There are several important points that we would like to emphasize. Negative prognostic properties of higher RDW values seem to be present both in patients with and without anemia and increase with each rising RDW percentage point regardless of anemia status. These phenomena persist in both non‐anemic and anemic subgroups of patients after adjusting analyses for clinically important parameters. Since anemia is associated with increase in anisocytosis, same degree of elevation in RDW in non‐anemic patients is probably achieved due to more pronounced inflammation and comorbidities burden (among other possible causes of increased RDW). This is probably the reason why prognostic impact of increasing RDW was more pronounced in non‐anemic than anemic patients in unadjusted analyses. Optimal RDW cutoff levels for survival discrimination seem to be higher in anemic patients (>15%) and optimized stratification among non‐anemic patients is achieved with cutoff below the upper limit of normal (>13.7%).
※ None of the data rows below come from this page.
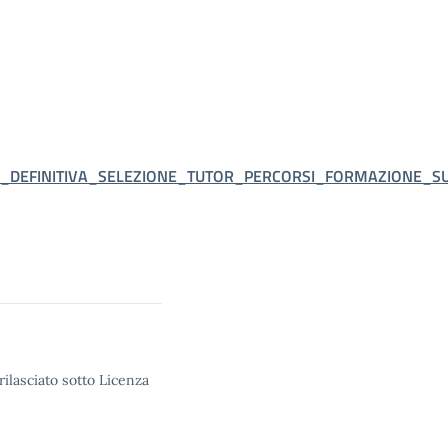
_DEFINITIVA_SELEZIONE_TUTOR_PERCORSI_FORMAZIONE_SU
rilasciato sotto Licenza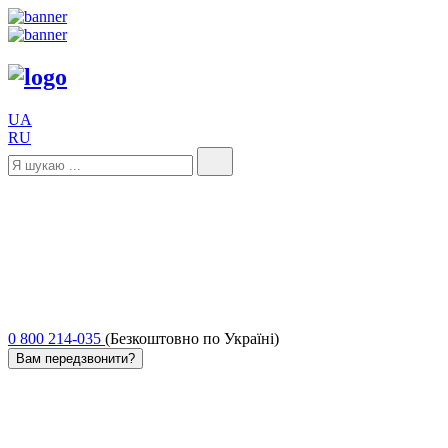
UA
RU
0 800 214-035
(Безкоштовно по Україні)
Вам передзвонити?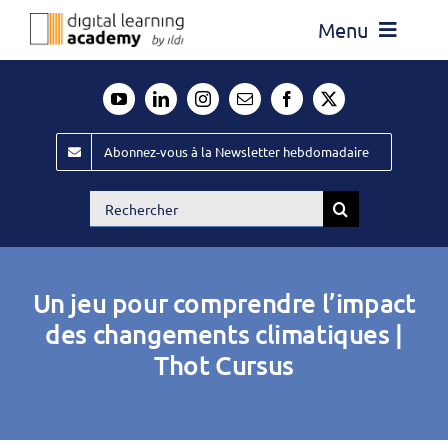
Passer
Menu
au
contenu
Actualité
Média
Abonnez-vous à la Newsletter hebdomadaire
Évènements ILDI
Rechercher:
Offres d’emploi
Goodies
Un jeu pour comprendre l’impact
Publiez
des changements climatiques |
Thot Cursus
Contact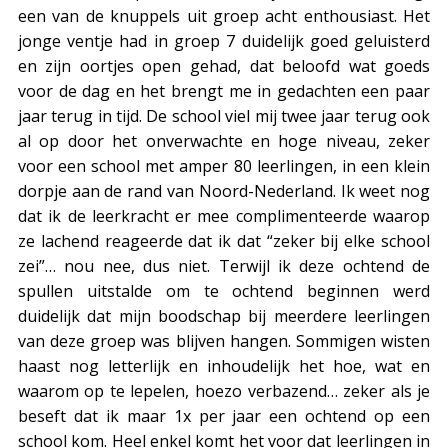
een van de knuppels uit groep acht enthousiast. Het
jonge ventje had in groep 7 duidelijk goed geluisterd
en zijn oortjes open gehad, dat beloofd wat goeds
voor de dag en het brengt me in gedachten een paar
jaar terug in tijd. De school viel mij twee jaar terug ook
al op door het onverwachte en hoge niveau, zeker
voor een school met amper 80 leerlingen, in een klein
dorpje aan de rand van Noord-Nederland. Ik weet nog
dat ik de leerkracht er mee complimenteerde waarop
ze lachend reageerde dat ik dat “zeker bij elke school
zei”… nou nee, dus niet. Terwijl ik deze ochtend de
spullen uitstalde om te ochtend beginnen werd
duidelijk dat mijn boodschap bij meerdere leerlingen
van deze groep was blijven hangen. Sommigen wisten
haast nog letterlijk en inhoudelijk het hoe, wat en
waarom op te lepelen, hoezo verbazend… zeker als je
beseft dat ik maar 1x per jaar een ochtend op een
school kom. Heel enkel komt het voor dat leerlingen in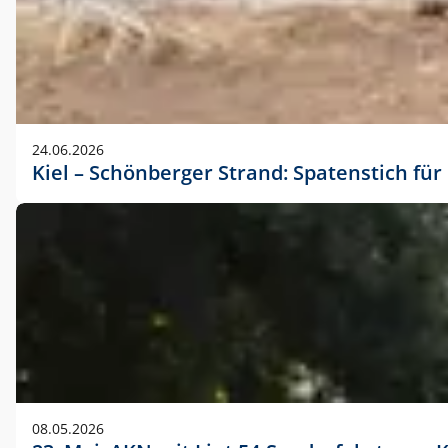
24.06.2026
Kiel – Schönberger Strand: Spatenstich f
08.05.2026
Multivariate analyses reveal that after accounting for age, sex, comorbidities, and COVID‐19 severity, increase in RDW seems to affect anemic patients a bit more strongly since distribution of these characteristics differs among patients with different levels of RDW. Also, differences in profile of these characteristics could also explain different conclusions regarding RDW and anemia status by different author groups. Mechanisms behind anisocytosis and worse survival in patients with various diseases and COVID‐19 remain elusive. In difference to other markers of inflammation, RDW seems to be strongly affected by chronic and acute comorbidities and not only by severity of COVID‐19 and its elevation might represent worse overall health status at the start of the SARS‐CoV‐2 infection. Integration of RDW into prognostic scores for COVID‐19 might greatly improve prognostication and should not be discarded in anemic patients since they in particular suffer from comorbidities.

AUTHOR CONTRIBUTIONS

All authors fulfilled ICMJE authorship criteria and agree to be accountable for all aspects of the work. Marko Lucijanic participated in the study design, data acquisition, statistical analysis, data interpretation, drafting of the manuscript, revising it critically for important content, and approved the final version. Ena Soric, Martina Sedinic Lacko, Anica Sabljic, Ivan Krecak, Petra Bistrovic, Ana Jordan, Sime Manola, Ozren Jaksic, Tomo Lucijanic, Lovorka Derek, and Rajko Kusec participated in data acquisition and interpretation, critically revising the manuscript for important content, and approved the final version.

CONFLICTS OF INTEREST

The authors declare no conflicts of interest.

DATA AVAILABILITY STATEMENT

Data are available on reasonable request.

ETHICS STATEMENT

The study was approved by the University Hospital Dubrava Review Board.